Introduction
In a previous blog post we started gathering the building blocks for creating a data lake for an energy company. It showed how to import information of the current and forecasted weather. Today's post will use this data and join it with the power plant production data in preparation for Hadoop, Spark and machine learning jobs. This is a very technical post, so bear with me.
Since both sources of input data is in JSON format, I will spend most of this post demonstrating different ways to read JSON files using Hive. As was shown in the previous blog post, python has a easier way of extracting data from JSON files, so using pySpark should be considered as an alternative if you are already running a Spark cluster.
Reading flat JSON files with Hive
The production data has a simple structure. The files contain a couple of thousand JSON documents, with one document per row, and there are no nested documents. As such, this data could easily have been stored in a regular table format, such as an SQL table, CSV or Excel, which would have made the Hive queries on the data a lot easier, but as data scientists we rarely choose our own input format. Below is an example of two documents.

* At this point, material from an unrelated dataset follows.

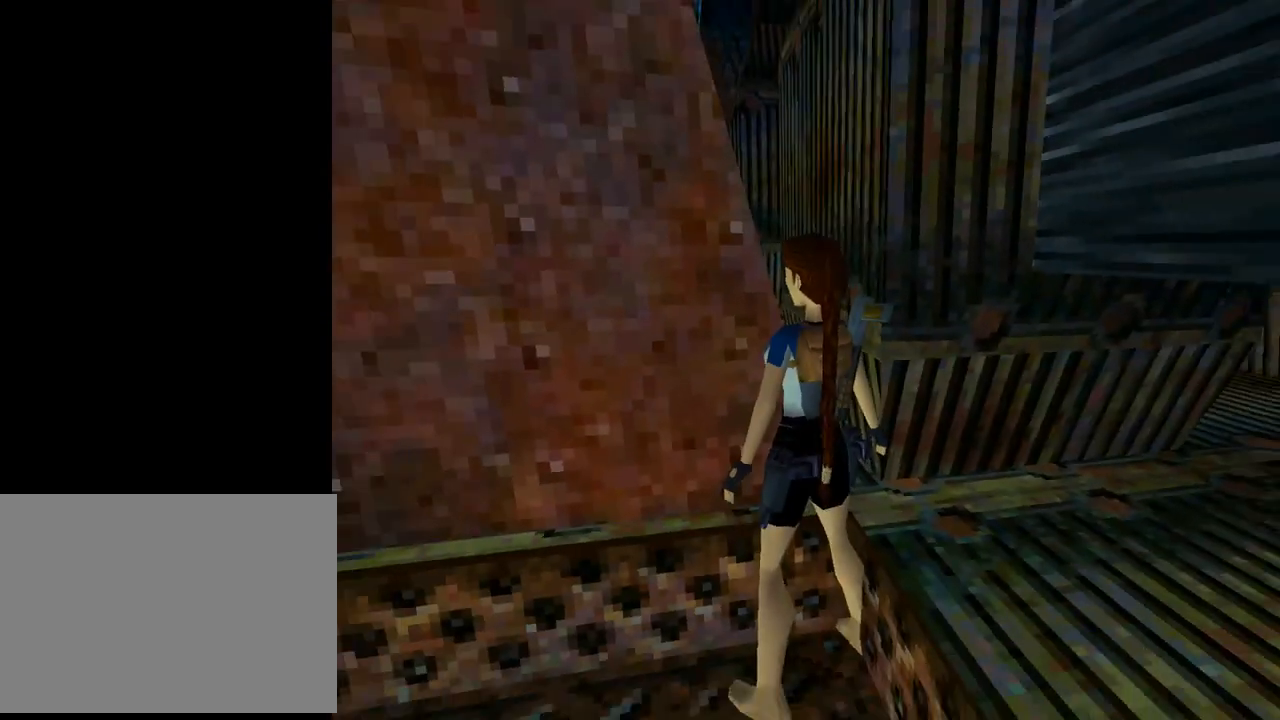
{"buttons": ["DPAD_LEFT"], "left_stick": "center", "events": [[33, "DPAD_LEFT", "down"]]}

{"MeteringPointId":42, "MeteringTimeStamp":"2016-08-05T00:50:00Z","MeasuredValue":"79.498291","Unit":"A"}
{"MeteringPointId":1337,"MeteringTimeStamp":"2016-08-05T00:50:00Z","MeasuredValue":"62.5","Unit":"kW"}
The data is being streamed to a blob storage on the Azure cloud, where the folder names are given by the current date, e.g., "/[year]/[month]/[day]/[filename]_[time].json". To read in all files it is sufficient to give the address to the root folder of the blob. First, we create an external table which stores each document as a string.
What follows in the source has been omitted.